Two Responses, Two Recoveries

Filed under: Katrina — PolitiCalypso @ 11:24 am
UPDATE (4:20 PM EST):
I discovered this report from the Institute for Southern Studies’ “Gulf Coast Reconstruction Watch.” It gives an overview of a number of problems facing the Gulf Coast and proposed solutions to them. Unfortunately, it neglects to mention global warming’s impact on sea levels, including the inundation of the barrier islands and the low-lying wetlands that would take place under these conditions. However, the rest of it is sound.

The problems have been identified, and solutions have been proposed. It is time to act. Enough is enough.

It’s no secret that the response to Hurricane Katrina was a fiasco, wherein no one got really suitable treatment but the level of recovery was still dramatically divided by race and class boundaries. Based on some of the stories in the news, which speak glowingly of Mardi Gras or the rehabilitation of the Superdome, you’d be led to believe that these disparities only surfaced during the immediate response attempts, and that things have been hunky-dory since then.

Well, you’d be wrong. The recovery of Hurricane Katrina is plagued with problems, the first of which I have already touched on–it does not consider the coming rise of the sea levels or the inundation of the coast’s natural defenses, which global climate change is predicted to cause. As I’ve said, there are several others: environmental damage, the domination of the rebuilding process by big industry, and the class-based inequality of personal property recovery. Although they are all closely related, today’s blog will only look at the last one.
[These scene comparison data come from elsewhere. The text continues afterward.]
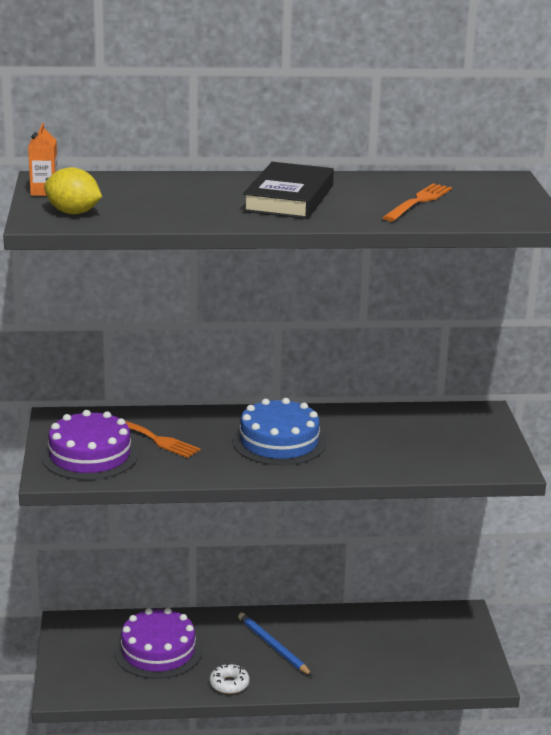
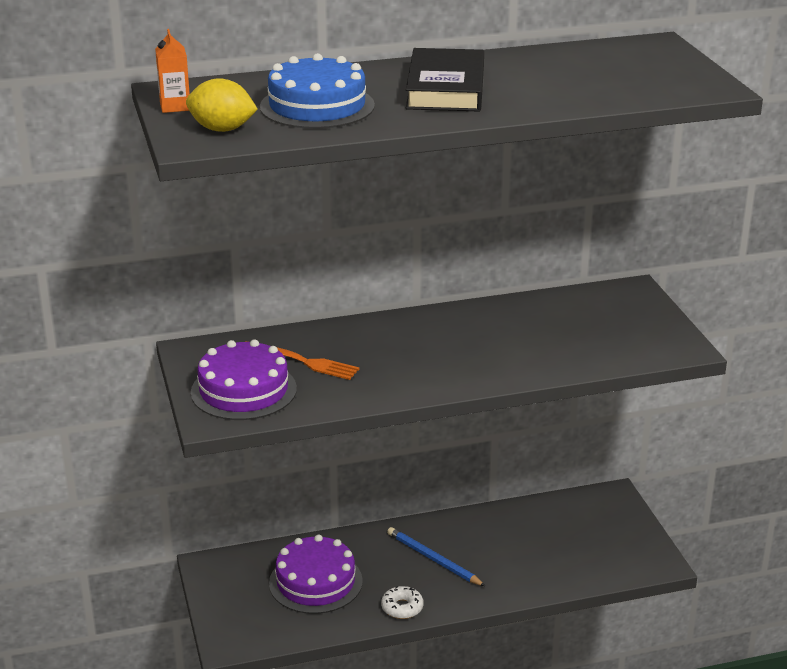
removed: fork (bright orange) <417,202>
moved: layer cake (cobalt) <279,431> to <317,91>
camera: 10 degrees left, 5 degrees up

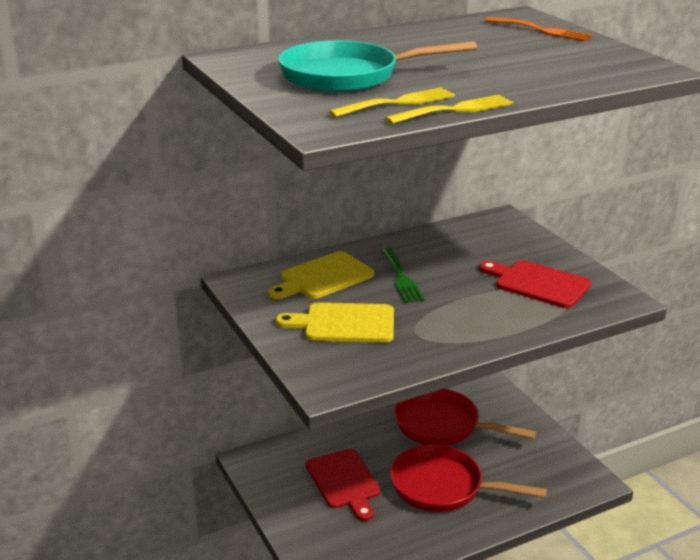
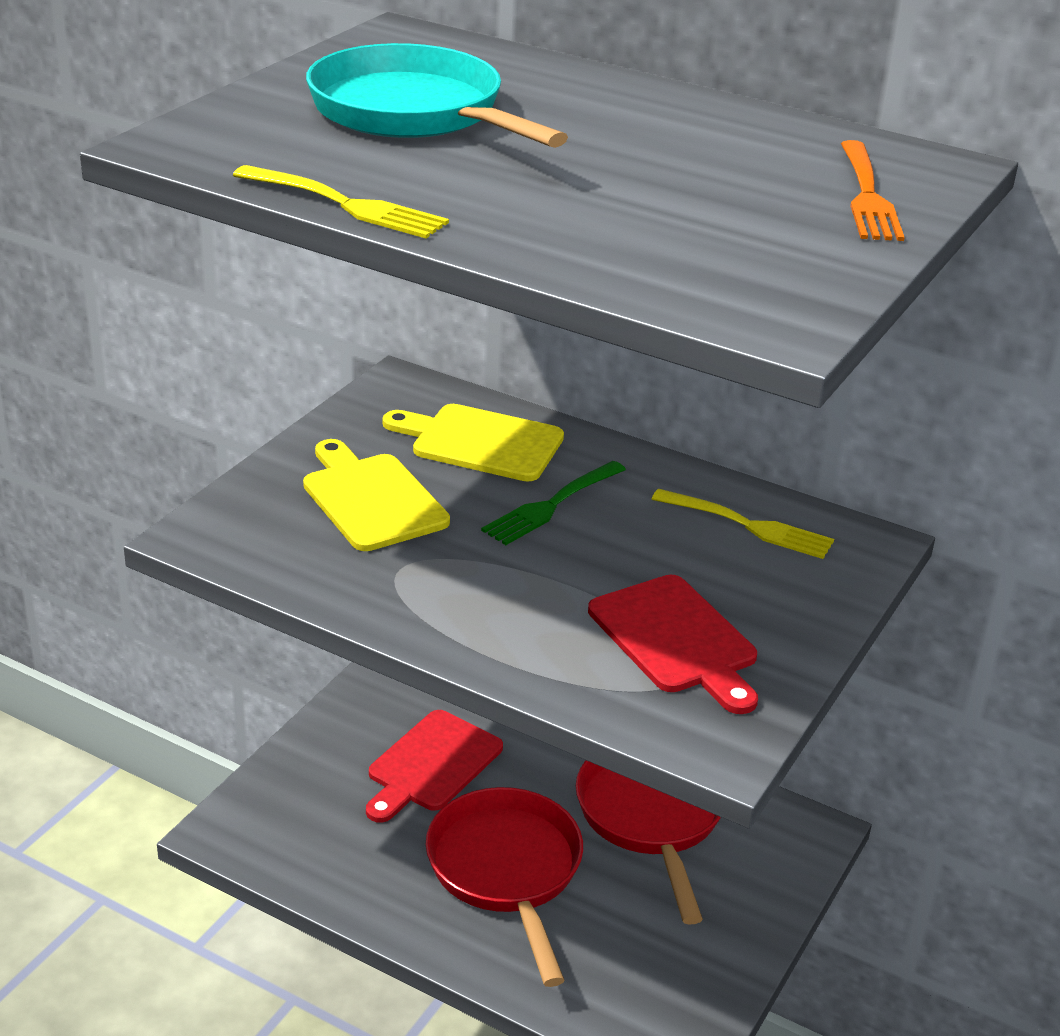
moved: fork (golden) <391,102> to <743,524>
turned: cutting board (red) <535,284> = <673,644> 150 degrees clockwise
camera: 55 degrees right, 5 degrees up

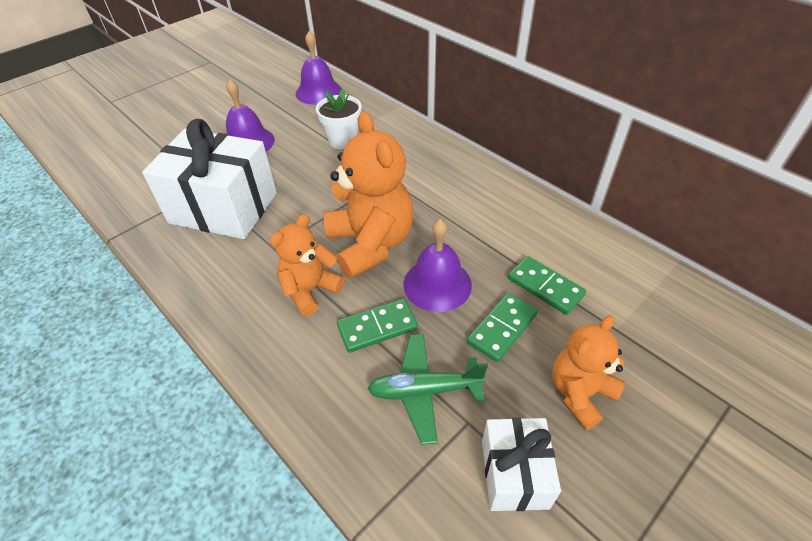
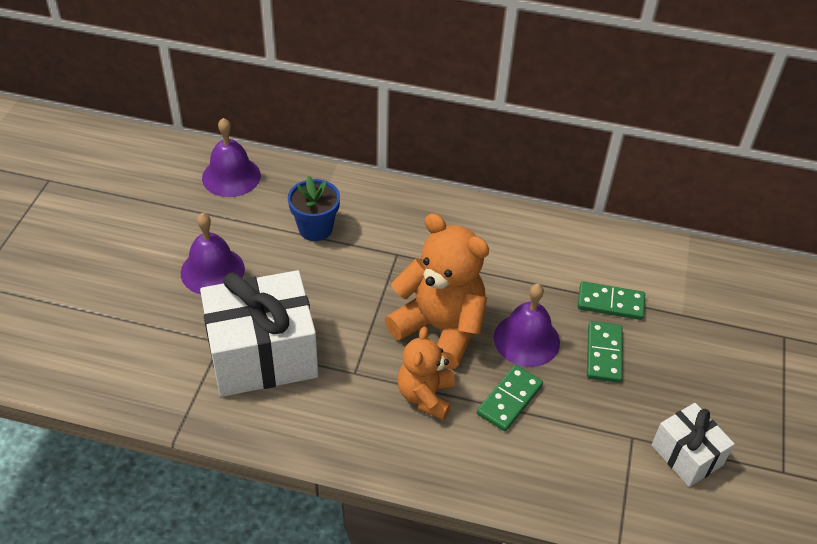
removed: plane (emerald) <427,389>; stuffed bear (bright orange) <588,372>
recoloured: flower pot (snow-white) <339,119> to flower pot (cobalt) <314,208>
camera: 35 degrees left, 0 degrees up

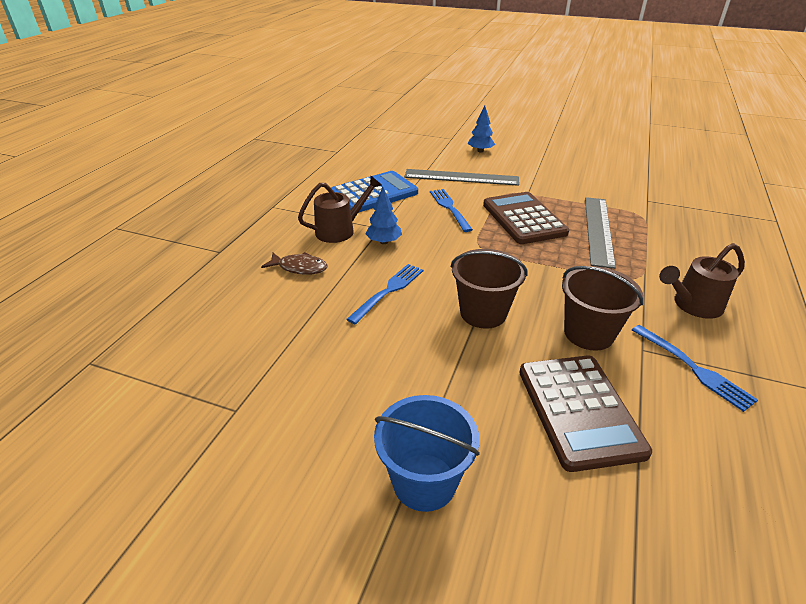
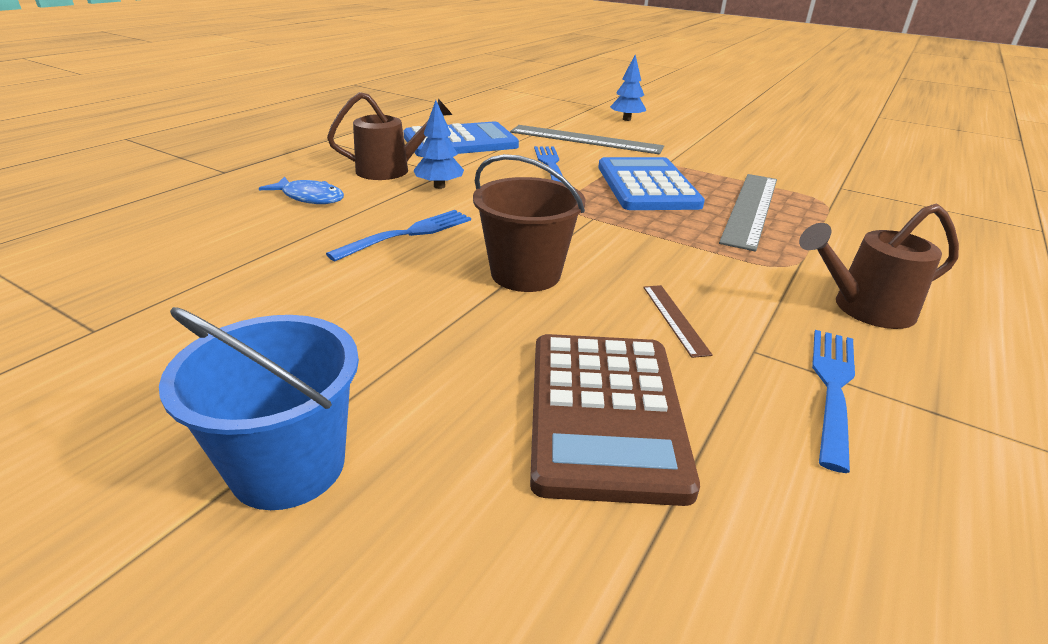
replaced: pail (russet) <602,308> to ruler (russet) <678,321>
recoloured: fish (russet) <294,263> to fish (cobalt) <301,190>; pocket calculator (russet) <526,218> to pocket calculator (cobalt) <651,183>
turned: fork (cobalt) <695,368> = <833,401> 135 degrees counterclockwise
camera: 10 degrees right, 5 degrees down

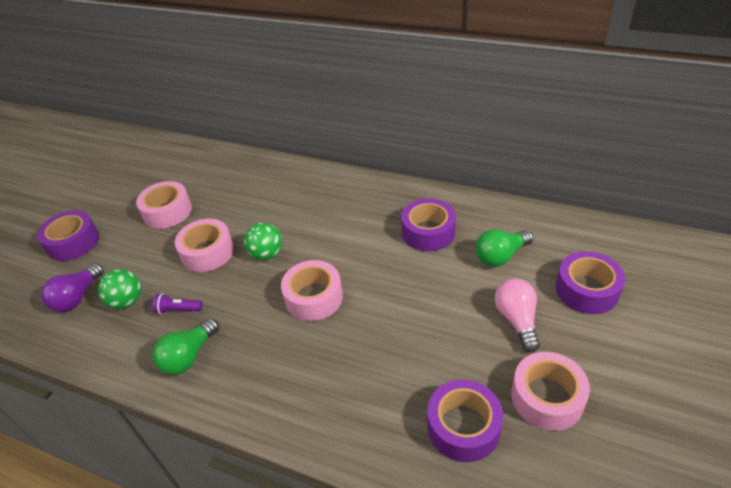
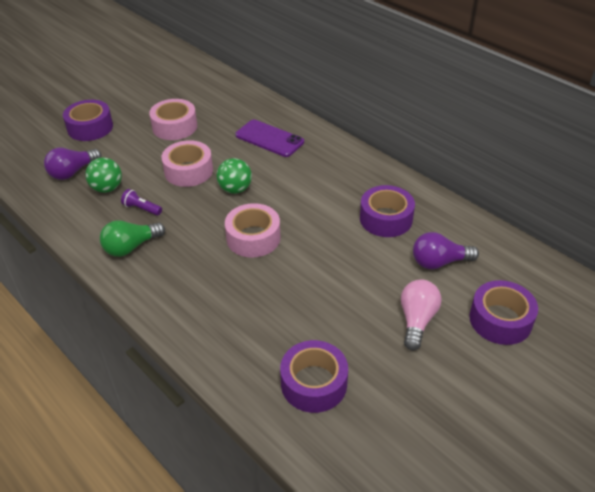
removed: tape (rosy) <550,391>
added: smartphone (purple) <269,138>
recoloured: light bulb (emerald) <504,248> to light bulb (purple) <446,250>
camera: 20 degrees right, 0 degrees up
The homeowners of coastal Mississippi have been parties to a lawsuit headed up by the state’s Attorney General. The basis of the suit was that their home insurance companies wrongly denied them damages for wind damage, because water damage that occurred later (and may or may not have been insured) obscured what part of the damage was actually caused by wind. Contrary to a popular claim, the lawsuit did not seek to award flood insurance damages to anyone who did not have flood insurance, nor did it award any damages to anyone who didn’t have hurricane insurance. In its sales pitches, the insurance industry misrepresents just what “hurricane insurance” really is (it’s homeowners’ insurance and does not include flood damage), but they don’t outright lie in the legal contracts. The fine print is there to read. Any lawsuit based upon this would have been, well, dead in the water. (Sorry for that.)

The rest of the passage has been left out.